• Passage to read:
Business management is like sports and entertainment (movie stars, top singers) in this regard. If you look at individuals and what compensation they receive, you're pretty often left scratching your head. However:

a) These positions are the pinnacles of careers that require a sustained mixture of talent, dedication, drive, and luck in order to get there. The compensation at the top needs to motivate the army coming through the funnel to make the sacrifices. I lived in some dodgy surroundings in Chicago for a few years, and the salaries of top basketball players in the NBA were a key motivator for the local youths who spent every waking hour throwing hoops. My friends who practiced violin for 6 hours per day were maybe less motivated by $$$, but highly motivated by the glory and adulation top soloists receive. Likewise, you need the megabucks at the top of the corporate ladder to motivate young capables to borrow tens of thousands to go get MBAs, and the ladder-risers to continue to work long hours, put up with lots of stress, etc. to keep going. You could try spreading the same total pool more equitably, but the lottery approach/true reward if you make it to the very top seems to work better...

b) Actual performance in these positions is heavily influenced by luck, by externalities, and by highly individual personal fit. Every individual who is courted for these positions is highly conscious of that, and wants some of the upside as well as downside protection. That's why they insist on - and get the sorts of promises of golden parachutes that can then be galling if the performance is not up to par. But human risk aversion being what it is, and since these individuals always have other options, this is hard to fix. Those whose personal risk tolerance is higher end up going the Private Equity or hedge fund track rather than corporate management to CEO.

(Disclaimer: I learned in primary school that I didn't have distinctive sports abilities, in university that I didn't have distinctive musical abilities, and after a few years in the corporate management world that I didn't actually want to move up the corporate ladder.)

• Provided data:
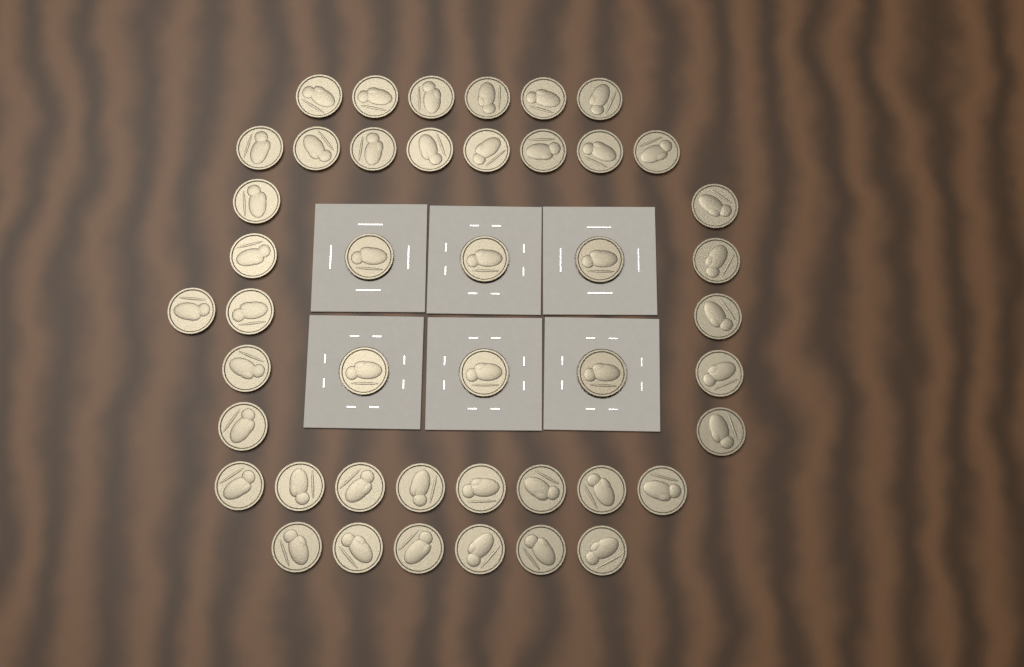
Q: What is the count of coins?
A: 45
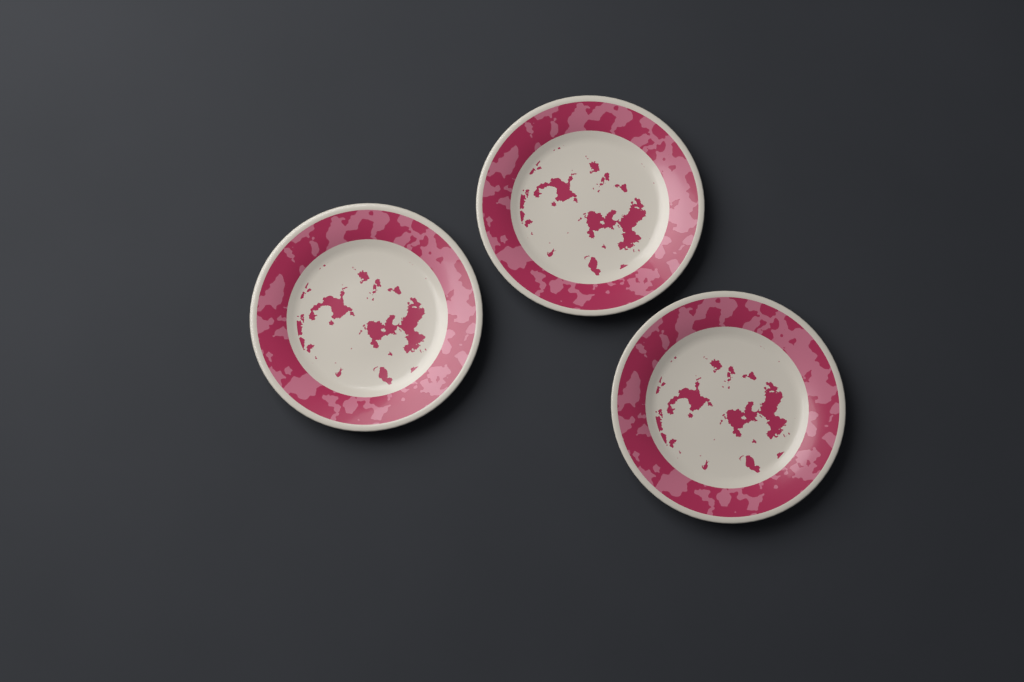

• Task requirements: Summarize the forum post above on executive compensation in two sentences.

• Answer to this problem: Large pay at the top of the corporate ladder, like the rewards for star athletes and entertainers, motivates the many people working their way up to make the necessary sacrifices, and a lottery-style reward for reaching the very top seems to work better than spreading the same pool more equitably. Because performance in these positions depends heavily on luck, externalities, and personal fit, candidates insist on both upside and downside protection such as golden parachutes, which is hard to fix given human risk aversion and the other options these individuals always have.